I stared at the words written more than fifteen years ago. I was sorry I had never met Daisy Dreyfus, who must surely have died by now. I was more sorry that I hadn’t read all of Win’s sermons on Saturday. Two days had passed when I could have looked at his life with clearer vision, and when I might have checked out this possible new link between Win and Ellen. I still had no idea what any of it meant, if Daisy had actually had money to leave our church, and if so, why someone would kill Win and Ellen because of it. By this time it was nothing more than a cloud in my head, made wispier by the late hour. I turned off the lights and went to bed. There was nothing I could do at two in the morning except get some sleep.

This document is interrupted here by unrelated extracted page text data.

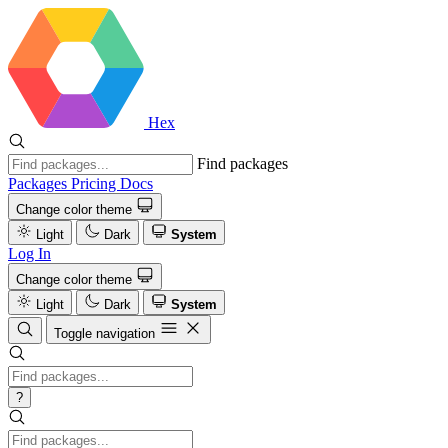
Hex
Find packages
Packages
Pricing
Docs
Change color theme
Light
Dark
System
Log In
Change color theme
Light
Dark
System
Toggle navigation
?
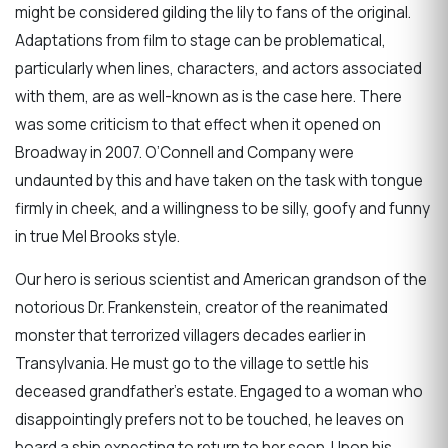
might be considered gilding the lily to fans of the original.
Adaptations from film to stage can be problematical,
particularly when lines, characters, and actors associated
with them, are as well-known as is the case here. There
was some criticism to that effect when it opened on
Broadway in 2007. O’Connell and Company were
undaunted by this and have taken on the task with tongue
firmly in cheek, and a willingness to be silly, goofy and funny
in true Mel Brooks style.
Our hero is serious scientist and American grandson of the
notorious Dr. Frankenstein, creator of the reanimated
monster that terrorized villagers decades earlier in
Transylvania. He must go to the village to settle his
deceased grandfather’s estate. Engaged to a woman who
disappointingly prefers not to be touched, he leaves on
board a ship expecting to return to her soon. Upon his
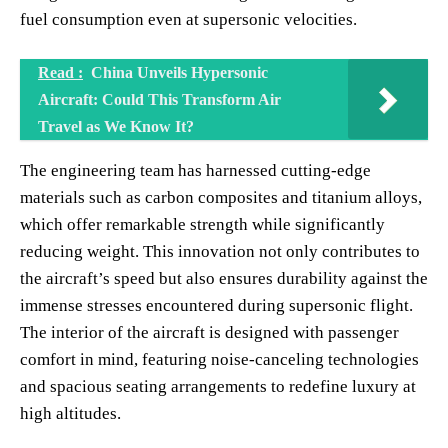
fuel consumption even at supersonic velocities.
Read :
China Unveils Hypersonic
Aircraft: Could This Transform Air
Travel as We Know It?
The engineering team has harnessed cutting-edge
materials such as carbon composites and titanium alloys,
which offer remarkable strength while significantly
reducing weight. This innovation not only contributes to
the aircraft’s speed but also ensures durability against the
immense stresses encountered during supersonic flight.
The interior of the aircraft is designed with passenger
comfort in mind, featuring noise-canceling technologies
and spacious seating arrangements to redefine luxury at
high altitudes.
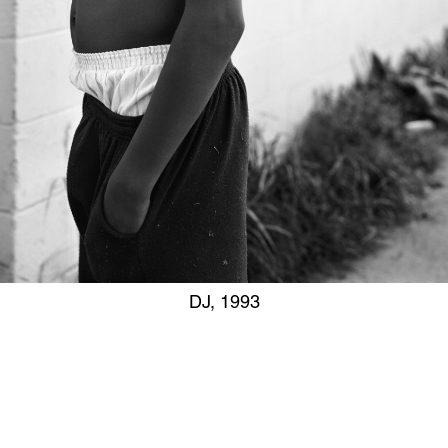
DJ, 1993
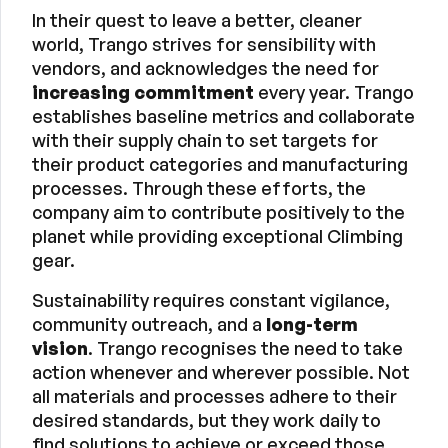
In their quest to leave a better, cleaner
world, Trango strives for sensibility with
vendors, and acknowledges the need for
increasing commitment
every year. Trango
establishes baseline metrics and collaborate
with their supply chain to set targets for
their product categories and manufacturing
processes. Through these efforts, the
company aim to contribute positively to the
planet while providing exceptional Climbing
gear.
Sustainability requires constant vigilance,
community outreach, and a
long-term
vision
. Trango recognises the need to take
action whenever and wherever possible. Not
all materials and processes adhere to their
desired standards, but they work daily to
find solutions to achieve or exceed those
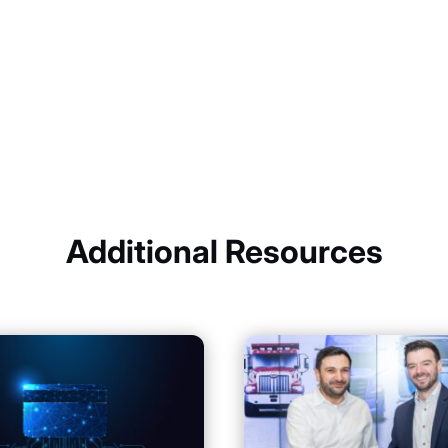
Additional Resources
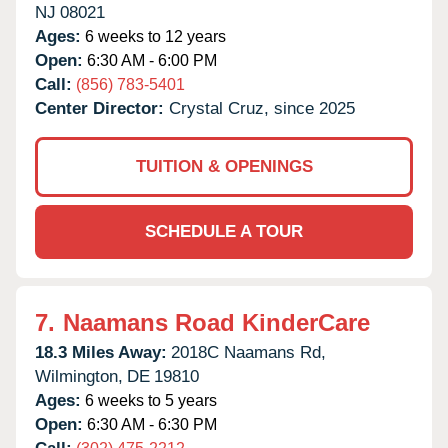
NJ
08021
Ages:
6 weeks to 12 years
Open:
6:30 AM - 6:00 PM
Call:
(856) 783-5401
Center Director:
Crystal Cruz, since 2025
TUITION & OPENINGS
SCHEDULE A TOUR
7.
Naamans Road KinderCare
18.3 Miles Away:
2018C Naamans Rd,
Wilmington,
DE
19810
Ages:
6 weeks to 5 years
Open:
6:30 AM - 6:30 PM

The girls were gone by the time we sat down to muesli and strawberries I’d bought at DiBenedetto’s. Ed and I caught up a little. He told me that the electrician thought mice or squirrels must have stripped the wiring directly above the storage room archives. The rest of the wiring needed to be updated, but nothing looked imminently dangerous. In return I told Ed what I’d learned from the sermons.
“Russell House caters to people with few resources,” he pointed out after I finished. “It’s unlikely Daisy Dreyfus had anything to leave anybody. Look at what you know. Waiting tables, raising foster children. Nothing very lucrative there.”
“True, but we don’t know all there is to know about her.”
“Are you planning to check it out?”
I was, and by the time he left, I had showered and dressed for the trip across town. The best place to find out about a resident of Russell House was at the home itself. A call to Flo’s turned up the fact that she was now permanently working mornings, so if nothing else, I could talk to her.